Step 3: Configure Base (System) Requirements
| Setting | Example |
|---|---|
| Operating System | windows |
| CPU Architecture | x86_64 |
| vCPUs (Min) | 16 |
| GPUs (Min) | 1 |
If Max = 0, then there is no upper limit for that requirement.
Step 4: Add Custom Amount Requirements
Used when the requirement is numeric (e.g., number of licenses, concurrency limits).
- Find the section Custom Amount Requirements.
- Add a new entry and set a name, for example:
amount.custom.license - Set Min and Max values:
- Min: 1
- Max: 0 (0 means unlimited)
Step 5: Add Custom Attribute Requirements
Used to filter workers based on tags and labels.
- Find the section Custom Attributes Requirements.
- Add a new attribute name, for example:
attr.custom.gpu.vendor - Choose the matching rule:
- AllOf — all values must match
- AnyOf — at least one must match
- Enter attribute values separated by spaces, for example:
nvidia amd
Step 6: Visibility in MRQ (Optional)
Each requirement entry has an eye icon.
| Eye | Behavior |
|---|---|
| Visible | The requirement is shown in MRQ Submit UI |
| Hidden | The requirement is hidden but still included when submitting the job |
This is useful for simplifying UI for artists while preserving technical constraints.

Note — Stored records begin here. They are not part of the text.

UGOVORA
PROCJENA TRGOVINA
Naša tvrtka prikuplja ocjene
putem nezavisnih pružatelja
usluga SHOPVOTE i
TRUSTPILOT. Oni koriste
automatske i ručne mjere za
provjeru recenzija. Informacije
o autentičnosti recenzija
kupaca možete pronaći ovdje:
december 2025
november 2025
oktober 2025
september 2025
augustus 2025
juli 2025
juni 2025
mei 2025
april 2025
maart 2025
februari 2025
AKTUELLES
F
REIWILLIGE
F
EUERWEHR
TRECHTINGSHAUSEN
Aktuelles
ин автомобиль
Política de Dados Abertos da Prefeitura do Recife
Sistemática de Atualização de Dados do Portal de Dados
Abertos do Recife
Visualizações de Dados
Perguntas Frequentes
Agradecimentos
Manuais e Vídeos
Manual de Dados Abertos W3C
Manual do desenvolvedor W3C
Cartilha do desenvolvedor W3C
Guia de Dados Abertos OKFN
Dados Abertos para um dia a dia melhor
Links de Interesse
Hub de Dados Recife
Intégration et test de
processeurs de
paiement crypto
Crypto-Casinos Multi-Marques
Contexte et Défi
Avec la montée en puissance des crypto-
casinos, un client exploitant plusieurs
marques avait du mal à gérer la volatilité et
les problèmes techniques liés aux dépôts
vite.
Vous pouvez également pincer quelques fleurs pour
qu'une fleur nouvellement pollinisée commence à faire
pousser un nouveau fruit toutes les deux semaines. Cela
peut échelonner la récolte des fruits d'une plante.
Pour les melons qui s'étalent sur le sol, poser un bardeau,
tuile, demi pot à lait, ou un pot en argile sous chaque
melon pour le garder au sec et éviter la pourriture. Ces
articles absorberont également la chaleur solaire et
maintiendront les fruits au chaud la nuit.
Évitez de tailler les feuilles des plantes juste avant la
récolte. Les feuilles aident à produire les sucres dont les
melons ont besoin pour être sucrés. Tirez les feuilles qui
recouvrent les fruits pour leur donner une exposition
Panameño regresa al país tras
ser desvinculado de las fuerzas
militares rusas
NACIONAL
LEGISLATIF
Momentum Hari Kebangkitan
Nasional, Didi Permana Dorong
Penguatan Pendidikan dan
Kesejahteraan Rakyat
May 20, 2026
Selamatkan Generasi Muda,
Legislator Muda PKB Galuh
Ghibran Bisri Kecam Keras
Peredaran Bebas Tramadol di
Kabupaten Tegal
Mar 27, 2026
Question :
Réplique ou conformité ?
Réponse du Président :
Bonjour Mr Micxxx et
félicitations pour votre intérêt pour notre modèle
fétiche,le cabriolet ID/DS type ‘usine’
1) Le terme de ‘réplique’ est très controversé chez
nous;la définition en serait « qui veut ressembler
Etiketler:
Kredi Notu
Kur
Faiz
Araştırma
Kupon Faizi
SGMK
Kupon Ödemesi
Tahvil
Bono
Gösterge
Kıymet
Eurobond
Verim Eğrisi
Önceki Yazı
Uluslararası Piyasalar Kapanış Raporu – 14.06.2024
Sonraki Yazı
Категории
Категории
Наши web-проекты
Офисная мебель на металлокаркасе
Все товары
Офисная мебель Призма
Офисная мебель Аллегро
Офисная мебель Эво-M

Step 7: Attach the Requirements to a Render Step
- Open the relevant
DeadlineCloudRenderStepasset. - Find the Host Requirements field.
- Assign your created asset (e.g.,
MyHostRequirements).
All MRQ submissions using this step will now enforce your host selection logic.
Summary
Using the Host Requirements asset, you can:
- Control which worker machines execute your render jobs
- Specify minimum resource levels
- Target specific worker pools via attribute matching
- Simplify UI while keeping technical rules intact
- Reuse settings across multiple MRQ steps
This improves job routing consistency and ensures rendering happens on the correct hardware.